Please go line by line and repeat the data below exactly, with no images.
== Segment start ==
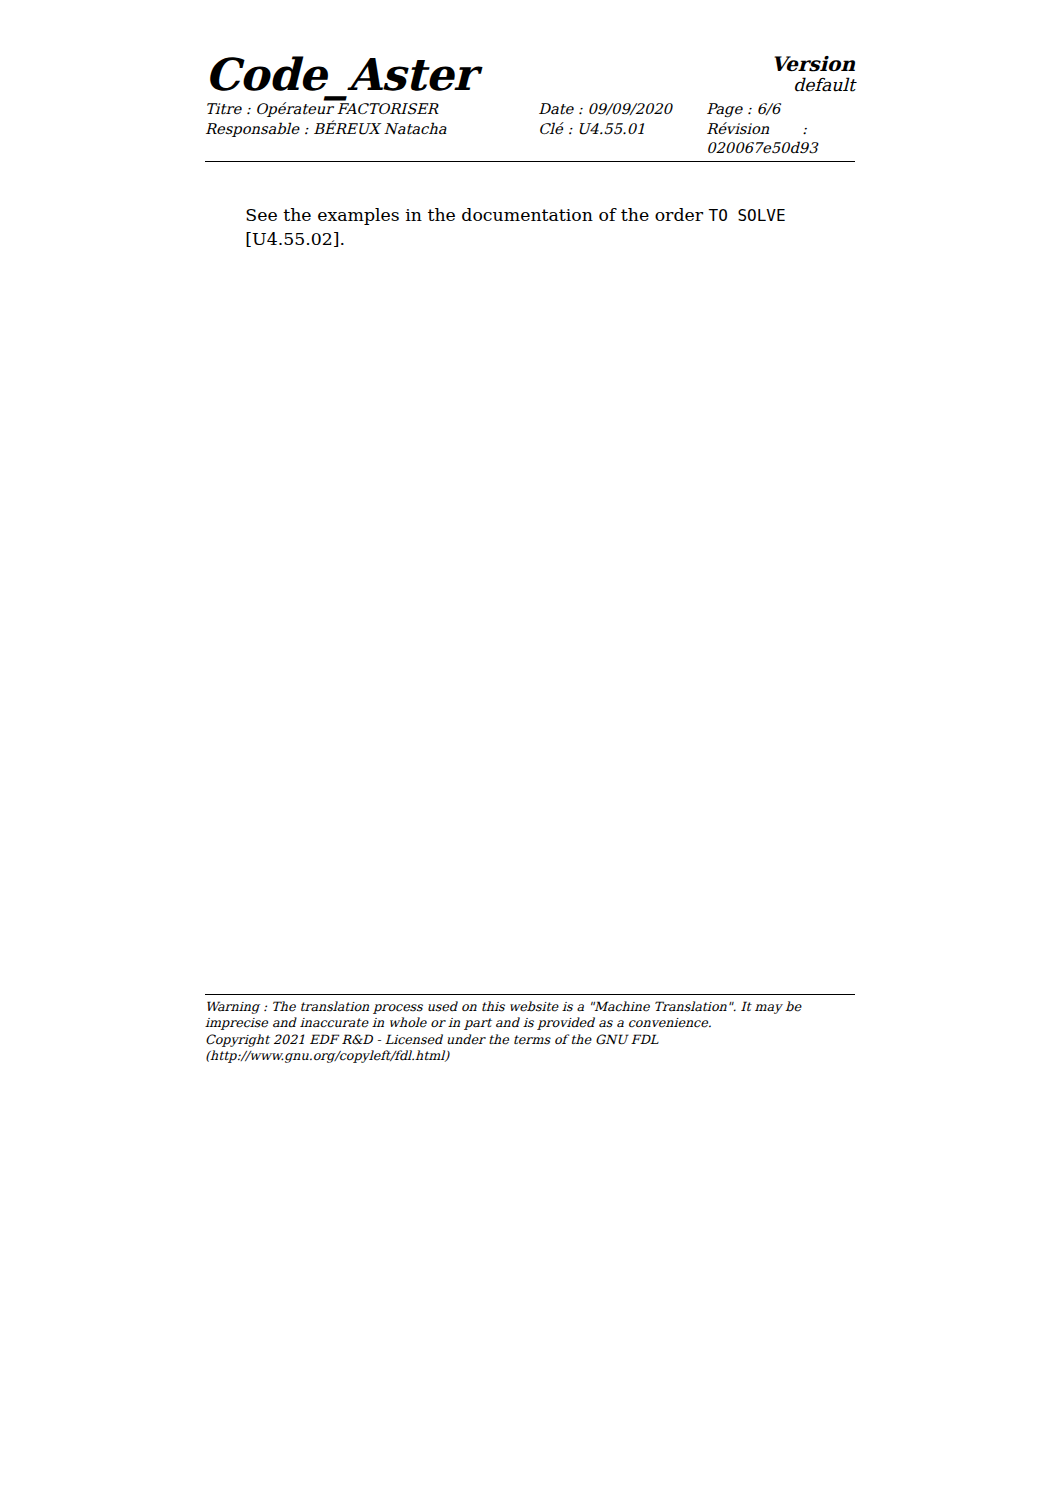Code_Aster
Version
default
Titre : Opérateur FACTORISER
Responsable : BÉREUX Natacha
Date : 09/09/2020
Page : 6/6
Clé : U4.55.01
Révision :
020067e50d93
See the examples in the documentation of the order TO SOLVE [U4.55.02].
Warning : The translation process used on this website is a "Machine Translation". It may be imprecise and inaccurate in whole or in part and is provided as a convenience.
Copyright 2021 EDF R&D - Licensed under the terms of the GNU FDL (http://www.gnu.org/copyleft/fdl.html)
== Segment end ==
Solution:
Code_Aster
Version
default
Titre : Opérateur FACTORISER
Responsable : BÉREUX Natacha
Date : 09/09/2020
Page : 6/6
Clé : U4.55.01
Révision :
020067e50d93
See the examples in the documentation of the order TO SOLVE [U4.55.02].
Warning : The translation process used on this website is a "Machine Translation". It may be imprecise and inaccurate in whole or in part and is provided as a convenience.
Copyright 2021 EDF R&D - Licensed under the terms of the GNU FDL (http://www.gnu.org/copyleft/fdl.html)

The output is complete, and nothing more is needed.